Before and after the Republican tax plan was passed, President Trump boasted that under the new law corporations would no doubt bring back the large amounts of cash they have been holding overseas. As a result, went the argument, this could lead to more jobs and higher stock prices in the United States. The jury is still out on whether or not Trump’s promise here will come to fruition. Given a one-time 15.5% repatriation and with 94% of its cash held overseas, however, Apple — the world’s most valuable public company — has become the first company to outline how it will take advantage of the new tax law in the coming years.
The iPhone maker said on Wednesday that it planned a $350 billion contribution to the American economy over the next five years, with some of its new investments coming from bringing back the vast majority of the $252 billion in cash that it has long held abroad.
A provision in the Republican tax plan that was passed last month allows a one-time repatriation of corporate cash held abroad. Apple has 94 percent of its total cash outside the United States.
For years, Apple had said it wouldn’t bring its foreign earnings back to the United States until there were changes in the corporate tax code, because such a move would be too costly.

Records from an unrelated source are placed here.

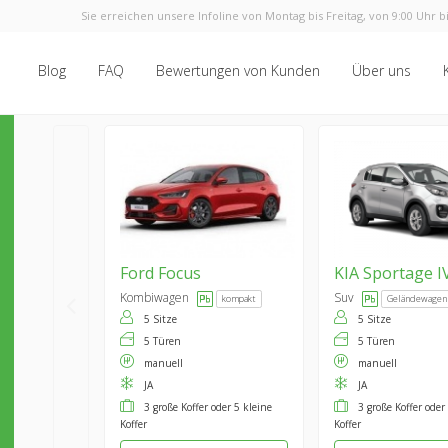
Sie erreichen unsere Infoline von Montag bis Freitag, von 9:00 Uhr bi
Blog
FAQ
Bewertungen von Kunden
Über uns
Ford
Focus
KIA
Sportage I
Kombiwagen
Suv
kompakt
Geländewagen
5 Sitze
5 Sitze
5 Türen
5 Türen
manuell
manuell
JA
JA
3 große Koffer oder 5 kleine
3 große Koffer oder
Koffer
Koffer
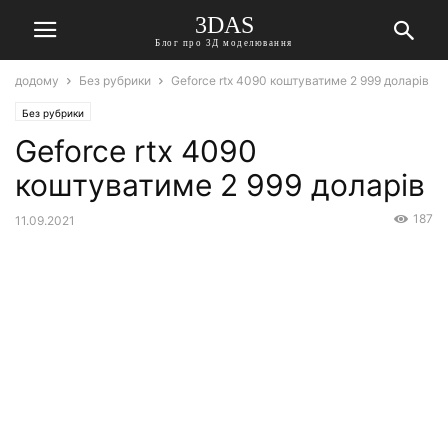
3DAS
Блог про 3Д моделювання
додому
Без рубрики
Geforce rtx 4090 коштуватиме 2 999 доларів
Без рубрики
Geforce rtx 4090
коштуватиме 2 999 доларів
187
11.09.2021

Apple is now claiming its new investment back home will create 20,000 jobs, increasing their number of employees by nearly 25%, and build a new campus in an area where it has no operations currently. “We have a deep sense of responsibility to give back to our country and the people who help make our success possible,” Apple CEO Tim Cook explained. The company also said they expected to pay about $38 billion for its one-time repatriation of cash back to the U.S.